Problem description -
Extract every line of text in the data below, copying each one verbatim and in order, and leave the pictures out of your answer.

◇ ◇ ◇

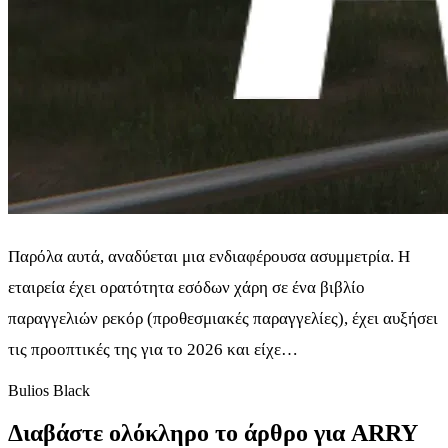
Παρόλα αυτά, αναδύεται μια ενδιαφέρουσα ασυμμετρία. Η
εταιρεία έχει ορατότητα εσόδων χάρη σε ένα βιβλίο
παραγγελιών ρεκόρ (προθεσμιακές παραγγελίες), έχει αυξήσει
τις προοπτικές της για το 2026 και είχε…
Bulios Black
Διαβάστε ολόκληρο το άρθρο για ARRY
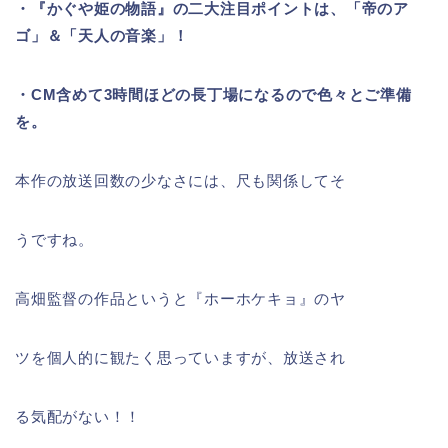
・『かぐや姫の物語』の二大注目ポイントは、「帝のア
ゴ」＆「天
人の音楽」！
・CM含めて3時間ほどの長丁場になるので色々とご準備
を。
本作の放送回数の少なさには、尺も関係してそ
うですね。
高畑監督の作品というと『ホーホケキョ』のヤ
ツを個人的に観たく思っていますが、放送され
る気配がない！！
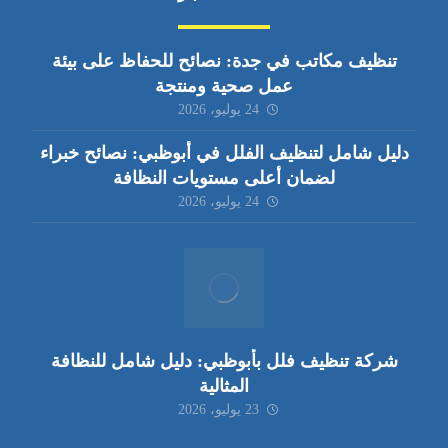
تنظيف مكاتب في جدة: نصائح للحفاظ على بيئة
عمل صحية ومنتجة
24 يوليو، 2026
دليل شامل لتنظيف الفلل في أبوظبي: نصائح خبراء
لضمان أعلى مستويات النظافة
24 يوليو، 2026
شركة تنظيف فلل بأبوظبي: دليل شامل للنظافة
المثالية
23 يوليو، 2026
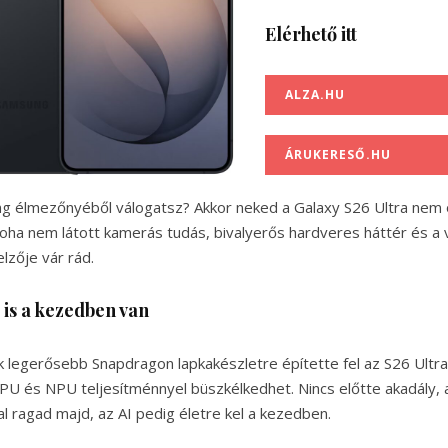
Elérhető itt
ALZA.HU
ÁRUKERESŐ.HU
ng élmezőnyéből válogatsz? Akkor neked a Galaxy S26 Ultra nem
soha nem látott kamerás tudás, bivalyerős hardveres háttér és a v
elzője vár rád.
k is a kezedben van
 legerősebb Snapdragon lapkakészletre építette fel az S26 Ultra
U és NPU teljesítménnyel büszkélkedhet. Nincs előtte akadály, 
l ragad majd, az AI pedig életre kel a kezedben.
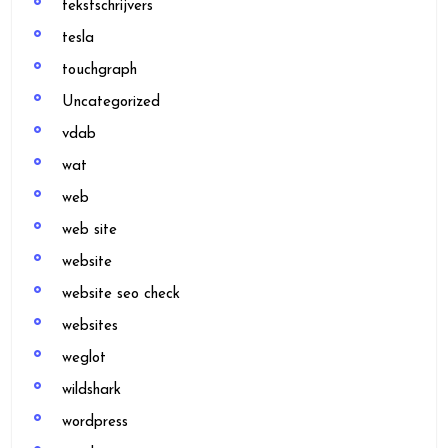
tekstschrijvers
tesla
touchgraph
Uncategorized
vdab
wat
web
web site
website
website seo check
websites
weglot
wildshark
wordpress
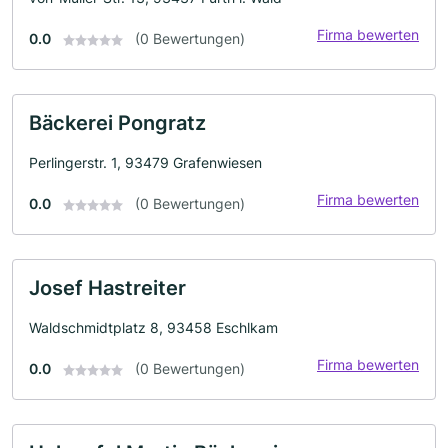
Firma bewerten
0.0
(0 Bewertungen)
Bäckerei Pongratz
Perlingerstr. 1, 93479 Grafenwiesen
Firma bewerten
0.0
(0 Bewertungen)
Josef Hastreiter
Waldschmidtplatz 8, 93458 Eschlkam
Firma bewerten
0.0
(0 Bewertungen)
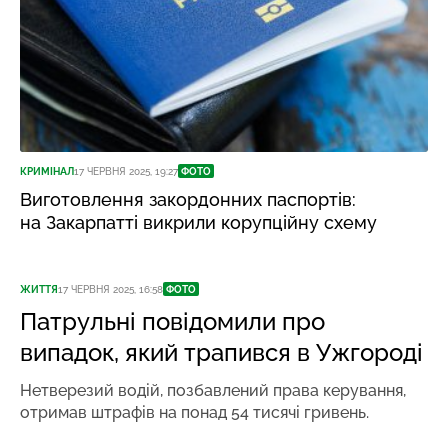
КРИМІНАЛ
17 ЧЕРВНЯ 2025, 19:27
ФОТО
Виготовлення закордонних паспортів:
на Закарпатті викрили корупційну схему
ЖИТТЯ
17 ЧЕРВНЯ 2025, 16:58
ФОТО
Патрульні повідомили про
випадок, який трапився в Ужгороді
Нетверезий водій, позбавлений права керування,
отримав штрафів на понад 54 тисячі гривень.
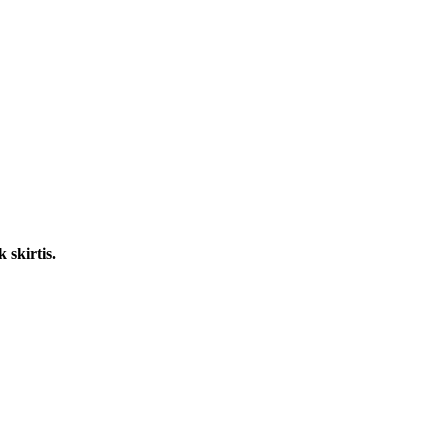
 skirtis.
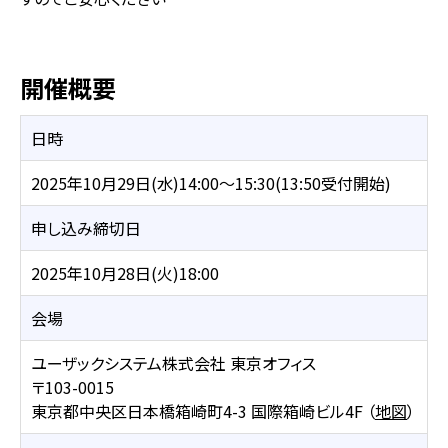
開催概要
日時
2025年10月29日(水)14:00～15:30(13:50受付開始)
申し込み締切日
2025年10月28日(火)18:00
会場
ユーザックシステム株式会社 東京オフィス
〒103-0015
東京都中央区日本橋箱崎町4-3 国際箱崎ビル4F （
地図
）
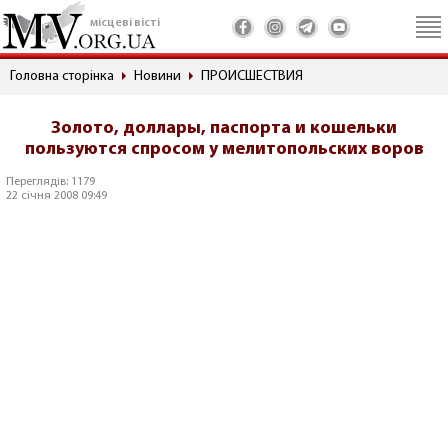
місцеві вісті
Головна сторінка
Новини
ПРОИСШЕСТВИЯ
Золото, доллары, паспорта и кошельки
пользуются спросом у мелитопольских воров
Переглядів: 1179
22 січня 2008 09:49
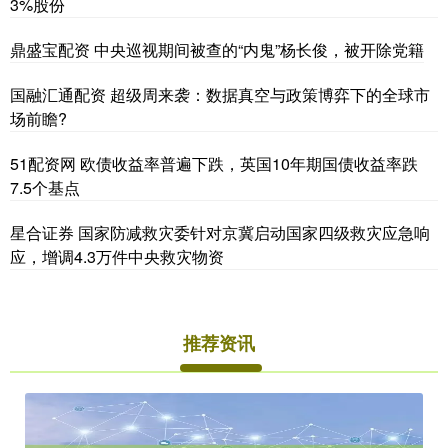
3%股份
鼎盛宝配资 中央巡视期间被查的“内鬼”杨长俊，被开除党籍
国融汇通配资 超级周来袭：数据真空与政策博弈下的全球市
场前瞻?
51配资网 欧债收益率普遍下跌，英国10年期国债收益率跌
7.5个基点
星合证券 国家防减救灾委针对京冀启动国家四级救灾应急响
应，增调4.3万件中央救灾物资
推荐资讯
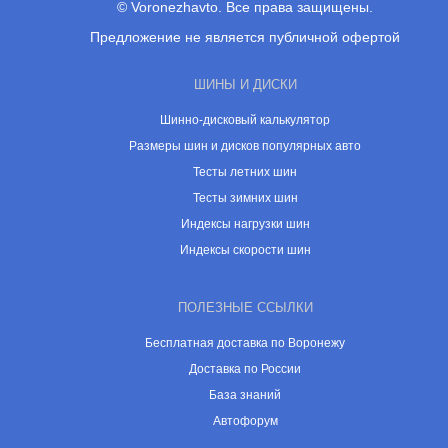
© Voronezhavto. Все права защищены.
Предложение не является публичной офертой
ШИНЫ И ДИСКИ
Шинно-дисковый калькулятор
Размеры шин и дисков популярных авто
Тесты летних шин
Тесты зимних шин
Индексы нагрузки шин
Индексы скорости шин
ПОЛЕЗНЫЕ ССЫЛКИ
Бесплатная доставка по Воронежу
Доставка по России
База знаний
Автофорум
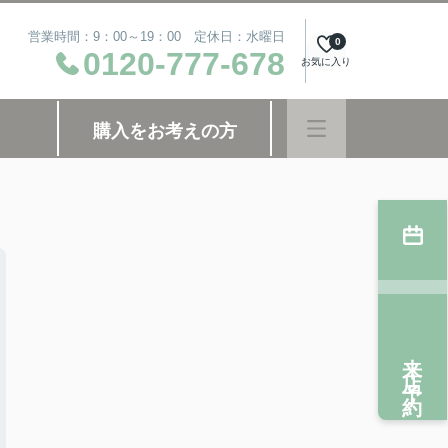
営業時間：9：00～19：00 定休日：水曜日
0
0120-777-678
お気に入り
購入をお考えの方
来店予約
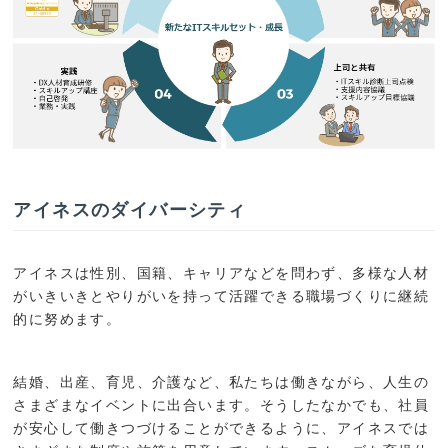
アイネスのダイバーシティ
アイネスは性別、国籍、キャリアなどを問わず、多様な人材
がいきいきとやりがいを持って活躍できる職場づくりに継続
的に努めます。
結婚、出産、育児、介護など、私たちは働きながら、人生の
さまざまなイベントに出合います。そうしたなかでも、社員
が安心して働きつづけることができるように、アイネスでは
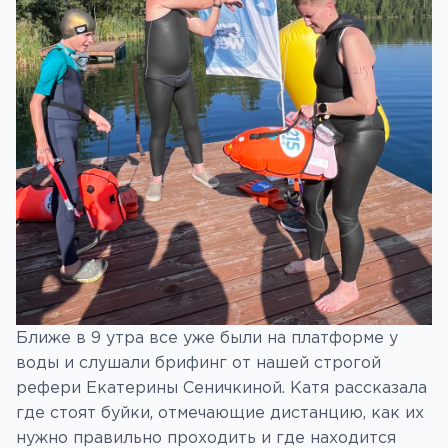
Ближе в 9 утра все уже были на платформе у
воды и слушали брифинг от нашей строгой
рефери Екатерины Сеничкиной. Катя рассказала
где стоят буйки, отмечающие дистанцию, как их
нужно правильно проходить и где находится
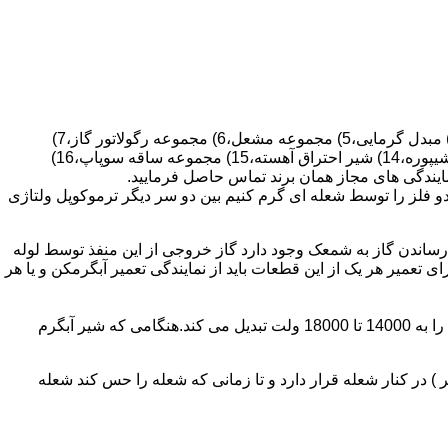
قطعات ساختمان آب گرم کن های دیواری شمعک دار عبارتند از : 1) کلاهک تعدیل،2) کلاهک تعدیل جریان دودکش،3) صفحه پشتی آبگرمکن،4) مبدل گرمایی،5) مجموعه مشعل،6) مجموعه رگولاتور گاز،7)
مجموعه رگولاتور آب،8) رویه آبگرمکن،9) صفحه پشتی آبگرمکن،10) رگولاتور آب در آبگرمکن های شمعک دار،11) بدنه،12) قاب برنجی،13) شیپوره،14) شیر احتراق آهسته،15) مجموعه ساقه سوپاپ،16)
و فلز را توسط شعله ای گرم کنیم بین دو سر دیگر ترموکوپل ولتاژی
ساندن گاز به شمعک وجود دارد گاز خروجی از این منفذ توسط لوله
عمیر هر یک از این قطعات باید از نمایندگی تعمیر آبگرمکن و یا هر
برد کنترل آبگرمکن:نیروی محرکه این برد از یک آدابتور یا دو عدد باتری 1/5 ولت تامین می شود.برای ایجاد جرقه یک تراس افزاینده این 3 ولت را به 14000 تا 18000 ولت تبدیل می کند.هنگامی که شیر آبگرم
در کنار شعله قرار دارد و تا زمانی که شعله را حس کند شعله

◇ ◇ ◇

Task response -
Παρόλα αυτά, αναδύεται μια ενδιαφέρουσα ασυμμετρία. Η
εταιρεία έχει ορατότητα εσόδων χάρη σε ένα βιβλίο
παραγγελιών ρεκόρ (προθεσμιακές παραγγελίες), έχει αυξήσει
τις προοπτικές της για το 2026 και είχε…
Bulios Black
Διαβάστε ολόκληρο το άρθρο για ARRY
・『かぐや姫の物語』の二大注目ポイントは、「帝のア
ゴ」＆「天
人の音楽」！
・CM含めて3時間ほどの長丁場になるので色々とご準備
を。
本作の放送回数の少なさには、尺も関係してそ
うですね。
高畑監督の作品というと『ホーホケキョ』のヤ
ツを個人的に観たく思っていますが、放送され
る気配がない！！
تنظيف مكاتب في جدة: نصائح للحفاظ على بيئة
عمل صحية ومنتجة
24 يوليو، 2026
دليل شامل لتنظيف الفلل في أبوظبي: نصائح خبراء
لضمان أعلى مستويات النظافة
24 يوليو، 2026
شركة تنظيف فلل بأبوظبي: دليل شامل للنظافة
المثالية
23 يوليو، 2026
Elérhető itt
ALZA.HU
ÁRUKERESŐ.HU
ng élmezőnyéből válogatsz? Akkor neked a Galaxy S26 Ultra nem
soha nem látott kamerás tudás, bivalyerős hardveres háttér és a v
elzője vár rád.
k is a kezedben van
 legerősebb Snapdragon lapkakészletre építette fel az S26 Ultra
U és NPU teljesítménnyel büszkélkedhet. Nincs előtte akadály, 
l ragad majd, az AI pedig életre kel a kezedben.
tekstschrijvers
tesla
touchgraph
Uncategorized
vdab
wat
web
web site
website
website seo check
websites
weglot
wildshark
wordpress
Firma bewerten
0.0
(0 Bewertungen)
Bäckerei Pongratz
Perlingerstr. 1, 93479 Grafenwiesen
Firma bewerten
0.0
(0 Bewertungen)
Josef Hastreiter
Waldschmidtplatz 8, 93458 Eschlkam
Firma bewerten
0.0
(0 Bewertungen)
КРИМІНАЛ
17 ЧЕРВНЯ 2025, 19:27
ФОТО
Виготовлення закордонних паспортів:
на Закарпатті викрили корупційну схему
ЖИТТЯ
17 ЧЕРВНЯ 2025, 16:58
ФОТО
Патрульні повідомили про
випадок, який трапився в Ужгороді
Нетверезий водій, позбавлений права керування,
отримав штрафів на понад 54 тисячі гривень.
 skirtis.
開催概要
日時
2025年10月29日(水)14:00～15:30(13:50受付開始)
申し込み締切日
2025年10月28日(火)18:00
会場
ユーザックシステム株式会社 東京オフィス
〒103-0015
東京都中央区日本橋箱崎町4-3 国際箱崎ビル4F （
地図
）
місцеві вісті
Головна сторінка
Новини
ПРОИСШЕСТВИЯ
Золото, доллары, паспорта и кошельки
пользуются спросом у мелитопольских воров
Переглядів: 1179
22 січня 2008 09:49
3%股份
鼎盛宝配资 中央巡视期间被查的“内鬼”杨长俊，被开除党籍
国融汇通配资 超级周来袭：数据真空与政策博弈下的全球市
场前瞻?
51配资网 欧债收益率普遍下跌，英国10年期国债收益率跌
7.5个基点
星合证券 国家防减救灾委针对京冀启动国家四级救灾应急响
应，增调4.3万件中央救灾物资
推荐资讯
© Voronezhavto. Все права защищены.
Предложение не является публичной офертой
ШИНЫ И ДИСКИ
Шинно-дисковый калькулятор
Размеры шин и дисков популярных авто
Тесты летних шин
Тесты зимних шин
Индексы нагрузки шин
Индексы скорости шин
ПОЛЕЗНЫЕ ССЫЛКИ
Бесплатная доставка по Воронежу
Доставка по России
База знаний
Автофорум
営業時間：9：00～19：00 定休日：水曜日
0
0120-777-678
お気に入り
購入をお考えの方
来店予約
アイネスのダイバーシティ
アイネスは性別、国籍、キャリアなどを問わず、多様な人材
がいきいきとやりがいを持って活躍できる職場づくりに継続
的に努めます。
結婚、出産、育児、介護など、私たちは働きながら、人生の
さまざまなイベントに出合います。そうしたなかでも、社員
が安心して働きつづけることができるように、アイネスでは
Ближе в 9 утра все уже были на платформе у
воды и слушали брифинг от нашей строгой
рефери Екатерины Сеничкиной. Катя рассказала
где стоят буйки, отмечающие дистанцию, как их
нужно правильно проходить и где находится
قطعات ساختمان آب گرم کن های دیواری شمعک دار عبارتند از : 1) کلاهک تعدیل،2) کلاهک تعدیل جریان دودکش،3) صفحه پشتی آبگرمکن،4) مبدل گرمایی،5) مجموعه مشعل،6) مجموعه رگولاتور گاز،7)
مجموعه رگولاتور آب،8) رویه آبگرمکن،9) صفحه پشتی آبگرمکن،10) رگولاتور آب در آبگرمکن های شمعک دار،11) بدنه،12) قاب برنجی،13) شیپوره،14) شیر احتراق آهسته،15) مجموعه ساقه سوپاپ،16)
و فلز را توسط شعله ای گرم کنیم بین دو سر دیگر ترموکوپل ولتاژی
ساندن گاز به شمعک وجود دارد گاز خروجی از این منفذ توسط لوله
عمیر هر یک از این قطعات باید از نمایندگی تعمیر آبگرمکن و یا هر
برد کنترل آبگرمکن:نیروی محرکه این برد از یک آدابتور یا دو عدد باتری 1/5 ولت تامین می شود.برای ایجاد جرقه یک تراس افزاینده این 3 ولت را به 14000 تا 18000 ولت تبدیل می کند.هنگامی که شیر آبگرم
در کنار شعله قرار دارد و تا زمانی که شعله را حس کند شعله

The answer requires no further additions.